Fiołki chcą, by Rafał Murawski zastąpił w drużynie Ariela Jacobsa Argentyńczyka Lucasa Biglię, który w styczniu przeniesie się do ligi silniejszej od Jupiler League. Według informacji La Derniere Heure, Anderlecht obserwuje środkowego pomocnika Lecha Poznań od kilku miesięcy.
Zdaniem belgijskiego dziennika Murawski jest zainteresowany transferem do Belgii, ale Kolejorz nie chce się go pozbywać. Dlatego też działacze klubu ze stadionu przy Bułgarskiej ustalili tak wygórowaną cenę. Anderlecht póki co nie zamierza wykładać 2 mln euro za piłkarza, który ma na koncie 40 występów w narodowych barwach, ale skończył już 30 lat i nie należy do najbardziej perspektywicznych.

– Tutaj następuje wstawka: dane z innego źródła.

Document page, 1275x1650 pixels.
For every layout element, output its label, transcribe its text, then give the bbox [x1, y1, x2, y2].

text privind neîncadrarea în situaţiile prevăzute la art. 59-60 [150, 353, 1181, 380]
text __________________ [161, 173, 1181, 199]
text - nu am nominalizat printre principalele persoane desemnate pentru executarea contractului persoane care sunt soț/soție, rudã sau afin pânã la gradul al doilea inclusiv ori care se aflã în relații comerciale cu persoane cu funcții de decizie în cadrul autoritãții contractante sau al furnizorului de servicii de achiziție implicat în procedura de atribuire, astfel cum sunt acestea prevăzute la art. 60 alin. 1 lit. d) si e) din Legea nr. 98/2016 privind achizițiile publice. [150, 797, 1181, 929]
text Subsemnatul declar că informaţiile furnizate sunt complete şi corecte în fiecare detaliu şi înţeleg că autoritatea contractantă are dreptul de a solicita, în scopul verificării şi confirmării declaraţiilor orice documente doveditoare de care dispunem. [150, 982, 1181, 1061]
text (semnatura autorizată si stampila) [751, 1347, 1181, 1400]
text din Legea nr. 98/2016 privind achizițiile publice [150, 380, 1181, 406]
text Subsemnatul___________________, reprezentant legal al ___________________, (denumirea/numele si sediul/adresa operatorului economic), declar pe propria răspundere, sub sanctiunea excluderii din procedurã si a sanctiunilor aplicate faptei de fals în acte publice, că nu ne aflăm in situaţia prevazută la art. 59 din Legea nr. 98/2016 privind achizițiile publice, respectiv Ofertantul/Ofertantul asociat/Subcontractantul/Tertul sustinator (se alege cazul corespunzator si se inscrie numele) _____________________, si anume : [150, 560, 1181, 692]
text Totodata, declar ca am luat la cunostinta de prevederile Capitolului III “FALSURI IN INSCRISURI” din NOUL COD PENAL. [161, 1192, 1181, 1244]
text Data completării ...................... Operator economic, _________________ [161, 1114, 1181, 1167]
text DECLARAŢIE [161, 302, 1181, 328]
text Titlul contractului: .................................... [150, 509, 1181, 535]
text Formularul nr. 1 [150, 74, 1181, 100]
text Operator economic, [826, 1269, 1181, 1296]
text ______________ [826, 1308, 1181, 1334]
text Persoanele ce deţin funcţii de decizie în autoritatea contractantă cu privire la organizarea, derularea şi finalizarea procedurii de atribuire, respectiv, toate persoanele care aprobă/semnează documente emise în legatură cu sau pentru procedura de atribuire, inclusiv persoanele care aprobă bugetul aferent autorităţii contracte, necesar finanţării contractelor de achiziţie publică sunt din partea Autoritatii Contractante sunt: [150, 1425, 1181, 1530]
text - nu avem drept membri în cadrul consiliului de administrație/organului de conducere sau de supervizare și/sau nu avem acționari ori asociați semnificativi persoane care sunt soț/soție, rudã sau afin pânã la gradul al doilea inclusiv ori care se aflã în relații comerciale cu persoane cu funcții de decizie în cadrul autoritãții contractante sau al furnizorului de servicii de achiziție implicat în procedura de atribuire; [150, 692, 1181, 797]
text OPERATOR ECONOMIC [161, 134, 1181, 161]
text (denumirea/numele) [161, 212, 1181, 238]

W tej sytuacji wszystko wskazuje na to, że kadrowicz Franciszka Smudy wiosnę spędzi w T-Mobile Ekstraklasie.
Urodzony w Malborku Murawski w 2009 roku trafił z Lecha do Rubina Kazań za 3,2 mln euro. Na początku stycznia 2011 roku Kolejorz odzyskał go za około milion euro.